Der bayerische Landesbischof hat dieses Amt 2014, nach dem überraschenden Rücktritt
von Nikolaus Schneider bereits für eine Übergangsfrist übernommen. Seine Wiederwahl
müsste eigentlich reine Formsache sein. Doch Wahlen in der EKD-Synode folgen
eigenen Gesetzmäßigkeiten:
4. ZUSPIELUNG (Szene Synode): Anzahl der abgegebenen Stimmen 125. Auf
Landesbischof Bedford-Strohm entfielen 124 Stimmen. 0.30 [Applaus]
5. ZUSPIELUNG (Bedford-Strohm): Ich hoffe es wird sie nicht überraschen. Ich
nehme die Wahl an. Ich bin natürlich völlig überwältigt von diesem Wahlergebnis
und ich will ihnen ganz herzlich danken. Es ist ein Riesenrückenwind in den auch
schwierigen Themen. 0.15
Die „schwierigen Themen“: Im Jahr 2015 kommen Bürgerkriegsflüchtlinge aus Syrien zu
Zehntausenden in Deutschland an. Das Thema Flucht und Vertreibung wird den EKDRatsvorsitzenden Heinrich Bedford-Strohm während seiner gesamten Amtszeit
begleiten, nicht mehr loslassen. Am Anfang steht eine starke Geste.
ATMO (Hauptbahnhof)
Am Hauptbahnhof in München endet eine Odyssee. Flüchtlinge, die versuchen über die
sogenannte Balkanroute, über Serbien, Ungarn und Österreich in die EU zu gelangen,
dürfen einreisen. Die Münchner bereiten ihnen einen herzlichen Empfang. Auch der
bayerische Landesbischof und sein katholischer Amtskollege Kardinal Reinhard Marx
sind zum Bahnhof gekommen.
6. ZUSPIELUNG (Marx/Bedford-Strohm): Wir haben uns beide heute Mittag spontan
entschlossen, wir waren beide bei mir zum Mittagessen, ob es nicht gut wäre,
heute vorbeizuschauen, weil wir gesehen haben, es kommen doch sehr viele
Flüchtlinge heute an. / Die Menschen müssen mit Würde empfangen und
behandelt werden. Und ich glaube, ein bisschen was davon hat man hier am
Bahnhof erleben können. Ich bin unendlich dankbar den Menschen in Bayern und
ganz Deutschland, die mithelfen, dass die Menschen, die hier ankommen mit
Würde behandelt werden. 0.32
Deutschland erlebt eine Welle der Hilfsbereitschaft. In den Kirchengemeinden bilden sich
Helferkreise: Deutschkurse für Flüchtlinge und Hilfe bei Behördengängen.
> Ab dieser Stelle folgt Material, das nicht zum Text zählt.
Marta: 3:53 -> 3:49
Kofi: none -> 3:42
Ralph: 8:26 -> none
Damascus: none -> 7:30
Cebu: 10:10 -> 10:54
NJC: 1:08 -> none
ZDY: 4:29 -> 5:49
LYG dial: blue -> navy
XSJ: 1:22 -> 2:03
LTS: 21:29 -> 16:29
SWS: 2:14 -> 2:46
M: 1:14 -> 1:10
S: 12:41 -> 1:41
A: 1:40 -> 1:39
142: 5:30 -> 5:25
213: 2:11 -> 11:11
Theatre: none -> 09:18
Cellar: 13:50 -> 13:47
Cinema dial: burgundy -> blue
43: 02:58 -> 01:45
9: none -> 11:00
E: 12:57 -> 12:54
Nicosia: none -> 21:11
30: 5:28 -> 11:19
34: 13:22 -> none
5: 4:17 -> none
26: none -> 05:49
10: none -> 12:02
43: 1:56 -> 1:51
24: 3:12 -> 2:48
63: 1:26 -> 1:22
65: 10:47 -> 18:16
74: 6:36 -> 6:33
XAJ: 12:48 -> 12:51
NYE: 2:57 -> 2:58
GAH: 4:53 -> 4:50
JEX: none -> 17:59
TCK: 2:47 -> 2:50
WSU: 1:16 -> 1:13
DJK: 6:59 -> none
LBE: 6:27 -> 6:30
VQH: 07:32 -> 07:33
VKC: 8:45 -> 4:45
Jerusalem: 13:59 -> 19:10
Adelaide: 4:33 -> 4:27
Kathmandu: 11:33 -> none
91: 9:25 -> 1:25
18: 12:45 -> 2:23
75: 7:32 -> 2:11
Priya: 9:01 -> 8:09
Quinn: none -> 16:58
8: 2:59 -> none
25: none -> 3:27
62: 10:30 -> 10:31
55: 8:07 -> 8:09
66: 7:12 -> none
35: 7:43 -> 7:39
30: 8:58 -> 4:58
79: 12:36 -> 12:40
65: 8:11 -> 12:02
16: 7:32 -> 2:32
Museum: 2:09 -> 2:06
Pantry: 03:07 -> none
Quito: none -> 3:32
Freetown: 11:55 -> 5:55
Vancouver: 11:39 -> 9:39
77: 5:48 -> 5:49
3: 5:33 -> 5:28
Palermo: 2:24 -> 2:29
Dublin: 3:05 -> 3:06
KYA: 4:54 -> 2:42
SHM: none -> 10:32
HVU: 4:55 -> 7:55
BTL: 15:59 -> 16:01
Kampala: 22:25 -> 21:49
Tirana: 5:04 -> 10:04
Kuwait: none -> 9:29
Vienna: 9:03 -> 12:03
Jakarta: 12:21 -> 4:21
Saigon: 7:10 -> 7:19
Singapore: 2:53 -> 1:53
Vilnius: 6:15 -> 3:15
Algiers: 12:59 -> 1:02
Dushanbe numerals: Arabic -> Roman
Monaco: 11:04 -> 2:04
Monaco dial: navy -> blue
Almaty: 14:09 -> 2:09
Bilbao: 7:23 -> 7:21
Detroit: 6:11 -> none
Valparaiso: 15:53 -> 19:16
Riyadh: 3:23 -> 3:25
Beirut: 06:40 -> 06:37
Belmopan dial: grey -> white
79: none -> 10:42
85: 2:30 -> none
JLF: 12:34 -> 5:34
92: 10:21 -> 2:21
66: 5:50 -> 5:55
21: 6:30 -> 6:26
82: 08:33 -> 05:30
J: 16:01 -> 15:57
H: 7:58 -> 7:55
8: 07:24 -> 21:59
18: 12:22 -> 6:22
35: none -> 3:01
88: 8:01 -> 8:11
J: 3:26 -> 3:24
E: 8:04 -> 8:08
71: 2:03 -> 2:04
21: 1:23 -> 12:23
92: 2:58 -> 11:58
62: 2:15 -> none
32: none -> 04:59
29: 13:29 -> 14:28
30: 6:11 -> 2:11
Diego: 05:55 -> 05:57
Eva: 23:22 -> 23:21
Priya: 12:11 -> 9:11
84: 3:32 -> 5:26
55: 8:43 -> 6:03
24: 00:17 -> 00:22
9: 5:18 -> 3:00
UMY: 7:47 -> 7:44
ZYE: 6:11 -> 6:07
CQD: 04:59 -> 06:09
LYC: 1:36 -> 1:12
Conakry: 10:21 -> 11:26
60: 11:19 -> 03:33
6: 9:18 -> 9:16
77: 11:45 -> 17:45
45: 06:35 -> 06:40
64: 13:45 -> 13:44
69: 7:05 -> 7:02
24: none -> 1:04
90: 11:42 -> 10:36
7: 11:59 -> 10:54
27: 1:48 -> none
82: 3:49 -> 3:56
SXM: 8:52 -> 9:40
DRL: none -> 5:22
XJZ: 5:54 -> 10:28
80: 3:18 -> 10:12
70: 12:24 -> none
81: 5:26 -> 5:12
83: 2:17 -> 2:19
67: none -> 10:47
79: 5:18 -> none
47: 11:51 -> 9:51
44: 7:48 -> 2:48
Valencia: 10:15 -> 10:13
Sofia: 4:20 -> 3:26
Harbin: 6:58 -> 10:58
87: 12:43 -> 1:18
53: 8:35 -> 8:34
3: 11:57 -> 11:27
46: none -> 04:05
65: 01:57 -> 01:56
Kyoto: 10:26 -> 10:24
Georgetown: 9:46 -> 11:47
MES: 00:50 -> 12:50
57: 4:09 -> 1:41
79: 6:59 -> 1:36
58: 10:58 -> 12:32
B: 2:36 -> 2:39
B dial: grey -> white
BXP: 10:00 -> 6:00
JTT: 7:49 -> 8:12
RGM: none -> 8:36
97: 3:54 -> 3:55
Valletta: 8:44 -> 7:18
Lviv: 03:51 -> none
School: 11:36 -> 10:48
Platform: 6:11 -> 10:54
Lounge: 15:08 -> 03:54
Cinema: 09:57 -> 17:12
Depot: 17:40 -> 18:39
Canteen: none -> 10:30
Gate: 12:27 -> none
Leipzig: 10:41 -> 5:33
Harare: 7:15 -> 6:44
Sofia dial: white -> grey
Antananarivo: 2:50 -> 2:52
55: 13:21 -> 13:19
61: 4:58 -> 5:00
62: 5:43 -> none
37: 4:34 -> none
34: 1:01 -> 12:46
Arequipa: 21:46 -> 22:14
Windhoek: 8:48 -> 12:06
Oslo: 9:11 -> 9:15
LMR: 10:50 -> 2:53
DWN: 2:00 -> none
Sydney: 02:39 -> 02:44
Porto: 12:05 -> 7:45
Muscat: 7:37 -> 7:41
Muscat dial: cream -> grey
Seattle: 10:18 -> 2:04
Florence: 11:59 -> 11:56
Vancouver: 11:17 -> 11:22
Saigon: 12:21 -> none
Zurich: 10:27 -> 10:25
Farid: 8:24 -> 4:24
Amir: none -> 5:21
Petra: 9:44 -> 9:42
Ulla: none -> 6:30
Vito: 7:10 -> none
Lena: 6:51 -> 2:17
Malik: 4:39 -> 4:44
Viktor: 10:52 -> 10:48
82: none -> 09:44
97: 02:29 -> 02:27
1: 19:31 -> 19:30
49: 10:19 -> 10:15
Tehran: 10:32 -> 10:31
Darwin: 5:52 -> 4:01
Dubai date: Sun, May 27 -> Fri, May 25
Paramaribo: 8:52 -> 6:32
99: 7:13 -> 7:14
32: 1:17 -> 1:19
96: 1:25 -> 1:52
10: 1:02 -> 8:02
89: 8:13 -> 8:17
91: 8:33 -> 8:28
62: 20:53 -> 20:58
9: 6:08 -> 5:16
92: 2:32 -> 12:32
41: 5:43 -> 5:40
Doch im Rückblick sprechen viele vor allem von der „Flüchtlingskrise“. Die politische
Rechte gar von einer angeblichen „unkontrollierten Masseneinwanderung“.
7. ZUSPIELUNG (Bedford-Strohm) Man kann natürlich sagen: Es war alles sehr
euphorisch. Aber ist das wirklich unser Problem, dass wir zu euphorisch
Menschen mit Liebe begegnen? Wir haben normalerweise ganz andere
Probleme, und deshalb bin ich stolz auf Bayern, auf Deutschland, dass
Deutschland in diesen Tagen so reagiert hat, dass die Menschen aus ihren
Häusern gekommen sind. Das war ehrenamtliches Engagement im allerbesten
Sinne. Es war eine Revolution der Empathie, die wir da erlebt haben. 0.27
ATMO (Kirchentag)
Kirchentag 2019 in Dortmund. Noch eine „Revolution der Empathie“.
8. ZUSPIELUNG (Kirchentag): In Europa, in Italien zumal heißt es brutale
Flüchtlingsabwehr. Man lässt zur Abschreckung die Flüchtlingsboote untergehen
und die Flüchtlinge ertrinken. Hunderte, Tausende. Und der italienische
Innenminister Salvini verfolgt Flüchtlingshelfer, er erschlägt die Menschlichkeit.
0.23
3MUSIK (Ludovico Einaudi: Nightbook, Archivnummer: C1489860003)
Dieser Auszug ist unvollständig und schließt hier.